November 29, 2012 — With the sale of Viking, a 40-foot fishing boat that has plied the waters off the Vineyard for three generations, the Island’s once-vibrant fleet of small wooden draggers is now at the brink of extinction.
Craig Coutinho of Vineyard Haven confirmed this week that he will sell Viking along with his fishing permits.
Mr. Coutinho, 63, said he will retire after fishing from Viking for 50 years, primarily out of Menemsha. The boat is now in the Oak Bluffs harbor where it usually spends the winter. The sale, which is still pending, includes the transfer of the fishing permits that run with the boat. Mr. Coutinho would not disclose the name of the buyer or the price, but said the boat will go to Provincetown. He also said the buyer is primarily interested in the inshore state fishing permits for fluke, flounder, groundfish, conch and squid. “He wants to sell [Viking],” Mr. Coutinho said of the unnamed buyer. “He already has a boat . . . everyone wants the permits today. Nobody wants a wooden boat,” he added.
Viking was built in 1929 at the Casey Boatbuilding Company in Fairhaven, a company known in its day for building fast rum-running boats in addition to fishing vessels and later racing sailboats. She is one of the last of a breed of wooden boats built when fish were plentiful and commercial fishing was a year-round industry.
“I got tired. I’ve done it for 50 years. I was 11 years old when I started fishing in that boat. I think that is long enough,” Mr. Coutinho said. “Everything is getting tight. Fuel is expensive. The cost of everything has gone up.
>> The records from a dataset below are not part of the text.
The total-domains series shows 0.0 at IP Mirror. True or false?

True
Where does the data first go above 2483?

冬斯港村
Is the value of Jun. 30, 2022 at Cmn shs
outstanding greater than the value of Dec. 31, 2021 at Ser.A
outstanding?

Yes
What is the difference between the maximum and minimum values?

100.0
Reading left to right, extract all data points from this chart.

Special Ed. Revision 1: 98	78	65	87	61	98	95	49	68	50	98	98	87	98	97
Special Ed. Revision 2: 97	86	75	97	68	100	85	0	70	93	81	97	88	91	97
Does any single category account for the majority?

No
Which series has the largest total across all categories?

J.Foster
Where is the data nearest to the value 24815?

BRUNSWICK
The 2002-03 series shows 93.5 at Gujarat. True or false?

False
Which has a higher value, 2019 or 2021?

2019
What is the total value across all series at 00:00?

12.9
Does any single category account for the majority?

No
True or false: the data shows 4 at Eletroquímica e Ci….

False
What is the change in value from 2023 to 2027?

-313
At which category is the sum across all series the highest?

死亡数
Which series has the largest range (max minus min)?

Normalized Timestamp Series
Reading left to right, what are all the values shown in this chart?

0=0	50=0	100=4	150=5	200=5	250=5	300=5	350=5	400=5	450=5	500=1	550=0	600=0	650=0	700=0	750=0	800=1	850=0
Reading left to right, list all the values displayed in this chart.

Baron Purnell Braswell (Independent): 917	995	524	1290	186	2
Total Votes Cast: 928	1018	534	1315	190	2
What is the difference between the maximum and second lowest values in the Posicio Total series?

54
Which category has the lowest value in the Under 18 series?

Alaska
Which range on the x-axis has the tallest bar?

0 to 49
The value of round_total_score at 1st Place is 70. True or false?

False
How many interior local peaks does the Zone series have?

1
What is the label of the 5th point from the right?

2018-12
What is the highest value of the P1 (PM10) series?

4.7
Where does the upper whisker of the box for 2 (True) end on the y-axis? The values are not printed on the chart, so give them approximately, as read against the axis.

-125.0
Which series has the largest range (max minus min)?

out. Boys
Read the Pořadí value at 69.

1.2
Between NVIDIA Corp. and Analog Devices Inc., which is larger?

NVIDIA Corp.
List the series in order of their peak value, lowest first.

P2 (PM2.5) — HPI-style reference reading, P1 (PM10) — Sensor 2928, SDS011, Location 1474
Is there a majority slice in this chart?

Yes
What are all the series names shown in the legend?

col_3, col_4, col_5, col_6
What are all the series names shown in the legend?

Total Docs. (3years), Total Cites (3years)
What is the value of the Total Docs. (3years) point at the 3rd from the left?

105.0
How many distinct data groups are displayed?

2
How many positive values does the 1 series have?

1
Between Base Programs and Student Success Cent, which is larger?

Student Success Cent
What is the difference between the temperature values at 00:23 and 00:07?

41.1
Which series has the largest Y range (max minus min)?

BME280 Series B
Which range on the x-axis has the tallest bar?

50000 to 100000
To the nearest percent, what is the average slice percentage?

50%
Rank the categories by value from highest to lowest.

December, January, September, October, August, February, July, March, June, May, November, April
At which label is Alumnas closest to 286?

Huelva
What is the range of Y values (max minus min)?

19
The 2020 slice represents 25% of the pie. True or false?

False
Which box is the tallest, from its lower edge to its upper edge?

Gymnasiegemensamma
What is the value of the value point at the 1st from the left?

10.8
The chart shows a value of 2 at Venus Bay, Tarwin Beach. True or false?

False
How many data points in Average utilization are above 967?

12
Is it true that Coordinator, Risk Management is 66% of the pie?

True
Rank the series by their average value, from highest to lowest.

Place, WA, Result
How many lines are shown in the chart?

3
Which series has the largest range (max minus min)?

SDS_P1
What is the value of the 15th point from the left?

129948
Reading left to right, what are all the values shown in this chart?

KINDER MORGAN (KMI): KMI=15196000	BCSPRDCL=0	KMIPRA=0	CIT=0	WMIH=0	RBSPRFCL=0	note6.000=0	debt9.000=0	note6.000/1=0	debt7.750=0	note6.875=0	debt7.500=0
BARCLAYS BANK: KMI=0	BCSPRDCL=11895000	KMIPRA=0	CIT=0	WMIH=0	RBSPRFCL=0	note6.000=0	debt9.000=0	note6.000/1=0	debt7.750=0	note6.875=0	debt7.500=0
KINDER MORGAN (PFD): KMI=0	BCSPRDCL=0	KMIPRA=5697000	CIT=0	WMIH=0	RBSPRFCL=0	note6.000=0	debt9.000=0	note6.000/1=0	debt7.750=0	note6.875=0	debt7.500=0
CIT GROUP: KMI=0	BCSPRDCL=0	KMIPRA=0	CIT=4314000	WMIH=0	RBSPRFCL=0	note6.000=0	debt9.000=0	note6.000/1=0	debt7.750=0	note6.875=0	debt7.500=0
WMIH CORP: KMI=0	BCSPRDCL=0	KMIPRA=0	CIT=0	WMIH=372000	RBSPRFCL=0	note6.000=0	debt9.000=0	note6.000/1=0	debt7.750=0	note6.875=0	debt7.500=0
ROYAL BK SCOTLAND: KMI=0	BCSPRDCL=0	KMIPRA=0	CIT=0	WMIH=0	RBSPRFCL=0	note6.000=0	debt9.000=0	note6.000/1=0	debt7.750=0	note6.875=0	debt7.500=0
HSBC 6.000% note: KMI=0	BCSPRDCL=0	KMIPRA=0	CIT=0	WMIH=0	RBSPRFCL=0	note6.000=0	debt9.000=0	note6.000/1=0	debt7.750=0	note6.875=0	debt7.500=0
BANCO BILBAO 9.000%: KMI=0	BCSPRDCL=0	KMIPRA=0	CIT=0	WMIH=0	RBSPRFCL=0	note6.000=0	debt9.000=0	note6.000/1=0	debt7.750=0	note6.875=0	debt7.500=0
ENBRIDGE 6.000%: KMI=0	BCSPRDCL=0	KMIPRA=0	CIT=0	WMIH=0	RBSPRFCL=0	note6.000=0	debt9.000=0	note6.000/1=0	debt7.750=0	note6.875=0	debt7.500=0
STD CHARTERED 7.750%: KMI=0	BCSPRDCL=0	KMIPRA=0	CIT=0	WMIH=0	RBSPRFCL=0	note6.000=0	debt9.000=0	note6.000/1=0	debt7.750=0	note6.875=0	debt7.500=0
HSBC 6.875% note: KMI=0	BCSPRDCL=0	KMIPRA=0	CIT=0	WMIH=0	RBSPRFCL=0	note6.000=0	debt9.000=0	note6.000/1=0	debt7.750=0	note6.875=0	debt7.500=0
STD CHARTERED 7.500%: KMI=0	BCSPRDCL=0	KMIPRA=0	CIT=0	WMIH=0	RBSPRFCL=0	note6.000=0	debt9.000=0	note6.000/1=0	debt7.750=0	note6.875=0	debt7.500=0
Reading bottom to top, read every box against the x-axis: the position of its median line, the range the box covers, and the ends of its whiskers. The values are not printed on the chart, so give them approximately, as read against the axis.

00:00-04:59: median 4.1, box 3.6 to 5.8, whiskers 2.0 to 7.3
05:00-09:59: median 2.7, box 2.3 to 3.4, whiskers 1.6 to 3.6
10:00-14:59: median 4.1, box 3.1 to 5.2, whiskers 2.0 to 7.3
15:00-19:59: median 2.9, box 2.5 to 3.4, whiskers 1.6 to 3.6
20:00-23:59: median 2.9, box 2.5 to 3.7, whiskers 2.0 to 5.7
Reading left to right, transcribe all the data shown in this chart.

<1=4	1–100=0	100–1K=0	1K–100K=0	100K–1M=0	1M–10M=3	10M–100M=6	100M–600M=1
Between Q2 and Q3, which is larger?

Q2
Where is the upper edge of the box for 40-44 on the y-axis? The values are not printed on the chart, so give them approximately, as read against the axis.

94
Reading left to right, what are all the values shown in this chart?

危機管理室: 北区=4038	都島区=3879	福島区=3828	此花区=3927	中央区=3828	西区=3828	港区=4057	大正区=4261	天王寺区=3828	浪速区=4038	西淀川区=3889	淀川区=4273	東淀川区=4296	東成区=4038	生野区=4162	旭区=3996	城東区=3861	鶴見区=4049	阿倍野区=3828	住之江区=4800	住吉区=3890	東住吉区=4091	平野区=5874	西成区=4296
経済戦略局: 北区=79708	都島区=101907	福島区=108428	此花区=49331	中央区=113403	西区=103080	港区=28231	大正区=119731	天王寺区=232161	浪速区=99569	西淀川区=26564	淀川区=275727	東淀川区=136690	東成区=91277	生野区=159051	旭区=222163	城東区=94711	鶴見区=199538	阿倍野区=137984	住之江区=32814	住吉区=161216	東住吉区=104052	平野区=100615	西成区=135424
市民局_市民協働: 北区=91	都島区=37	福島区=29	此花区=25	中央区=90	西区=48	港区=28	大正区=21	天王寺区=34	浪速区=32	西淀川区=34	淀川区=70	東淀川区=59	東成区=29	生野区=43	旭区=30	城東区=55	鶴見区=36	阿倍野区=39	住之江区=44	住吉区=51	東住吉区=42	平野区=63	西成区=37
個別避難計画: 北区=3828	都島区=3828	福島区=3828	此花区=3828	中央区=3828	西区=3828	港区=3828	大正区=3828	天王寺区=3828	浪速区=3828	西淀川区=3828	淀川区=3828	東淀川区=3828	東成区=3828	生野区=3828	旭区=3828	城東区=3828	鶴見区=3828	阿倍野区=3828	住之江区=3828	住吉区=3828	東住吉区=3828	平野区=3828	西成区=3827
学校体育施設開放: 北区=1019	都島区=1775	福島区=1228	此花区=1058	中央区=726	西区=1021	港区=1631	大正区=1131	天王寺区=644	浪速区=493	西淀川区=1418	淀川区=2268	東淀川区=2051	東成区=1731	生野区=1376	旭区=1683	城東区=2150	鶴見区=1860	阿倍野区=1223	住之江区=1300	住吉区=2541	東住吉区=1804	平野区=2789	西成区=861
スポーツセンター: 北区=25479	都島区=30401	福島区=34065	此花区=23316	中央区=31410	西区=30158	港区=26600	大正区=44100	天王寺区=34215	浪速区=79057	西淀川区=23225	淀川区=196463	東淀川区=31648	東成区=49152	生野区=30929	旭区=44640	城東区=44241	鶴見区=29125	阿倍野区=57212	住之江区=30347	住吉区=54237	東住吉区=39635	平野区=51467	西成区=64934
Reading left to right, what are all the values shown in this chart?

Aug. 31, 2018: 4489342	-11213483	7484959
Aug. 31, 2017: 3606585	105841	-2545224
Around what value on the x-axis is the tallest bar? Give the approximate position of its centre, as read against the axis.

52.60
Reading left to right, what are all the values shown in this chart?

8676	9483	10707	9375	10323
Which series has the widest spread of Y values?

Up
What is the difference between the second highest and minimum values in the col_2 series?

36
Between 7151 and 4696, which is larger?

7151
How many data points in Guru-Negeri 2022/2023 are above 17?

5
With a wooden boat you have to haul it out, maintain it. It is not at all like a fiberglass boat,” he added.
Last summer Mr. Coutinho fished out of Menemsha, as he has for at least 30 summers, dragging for summer flounder. His daily quota was 300 pounds. Mr. Coutinho sold his fluke to Stanley Larsen at the Menemsha Fish Market. “He is a dedicated Island fisherman,” Mr. Larsen said this week.